### Text section

-- Opening Marker --

Re: [DISCUSS] FLIP-418: Show data skew score on Flink Dashboard

Rui Fan Wed, 07 Feb 2024 00:32:20 -0800

Thanks Emre for the feedback!

I still think max/mean is more simple and easy to understand
for users. But I don’t have a strong opinion about it.


This proposal is absolutely useful for flink users! In order to
ensure the value for users, would you mind if we wait for
a while and check if there is more feedback from the community.
Also, would you mind sharing these 2 solutions to the
user[1] & user-zh[2] mail list as well? Flink users may give some
valuable feedback there, thanks~

[1] u...@flink.apache.org
[2] user...@flink.apache.org

Best,
Rui

On Thu, Feb 1, 2024 at 5:52 PM Kartoglu, Emre <kar...@amazon.co.uk.invalid>
wrote:

> Hi Rui,
>
> Thanks for the useful feedback and caring about the user experience.
> I will update the FLIP based on 1 comment. I consider this a minor update.
>
> Please find my detailed responses below.

-- Closing Marker --

### Extracted material
-- Opening Marker --

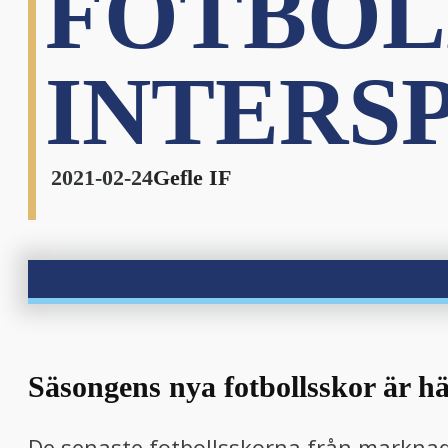
FOTBOL
nu
INTERS
nu
2021-02-24
Gefle IF
Säsongens nya fotbollsskor är hä
De senaste fotbollsskorna från marknade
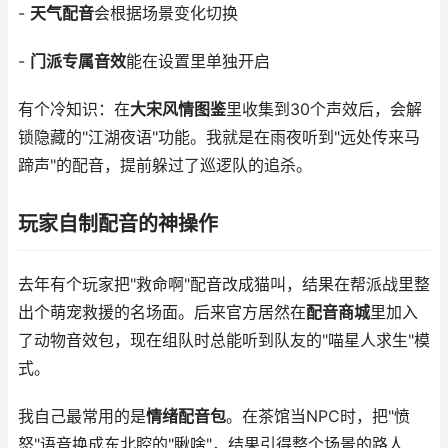
-
天气配音
会根据场景变化切换
-
门派专属音效
能在设置里单独开启
有个冷知识：在
大宋风情图鉴
里收集到30个声效后，会解
锁隐藏的"江湖夜语"功能。我就是在雨夜听到"远处传来马
蹄声"的配音，提前躲过了巡逻队的追杀。
玩家自制配音的神操作
去年有个玩家把"救命啊"配音改成猫叫，结果在帮派战里整
出个萌宠救援的名场面。后来官方居然在
配音商城
里加入
了动物音效包，现在组队时总能听到队友的"喵星人求生"模
式。
我自己最常用的是
情绪配音包
。在茶馆当NPC时，把"愤
怒"语音换成东北腔的"瞅啥"，结果引得整个场景的路人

-- Closing Marker --

### Your instructions
Please copy the FLIP-418 reply in full, word for word. Rely only on the FLIP-418 reply for what follows.

### Response to this exercise
Re: [DISCUSS] FLIP-418: Show data skew score on Flink Dashboard

Rui Fan Wed, 07 Feb 2024 00:32:20 -0800

Thanks Emre for the feedback!

I still think max/mean is more simple and easy to understand
for users. But I don’t have a strong opinion about it.


This proposal is absolutely useful for flink users! In order to
ensure the value for users, would you mind if we wait for
a while and check if there is more feedback from the community.
Also, would you mind sharing these 2 solutions to the
user[1] & user-zh[2] mail list as well? Flink users may give some
valuable feedback there, thanks~

[1] u...@flink.apache.org
[2] user...@flink.apache.org

Best,
Rui

On Thu, Feb 1, 2024 at 5:52 PM Kartoglu, Emre <kar...@amazon.co.uk.invalid>
wrote:

> Hi Rui,
>
> Thanks for the useful feedback and caring about the user experience.
> I will update the FLIP based on 1 comment. I consider this a minor update.
>
> Please find my detailed responses below.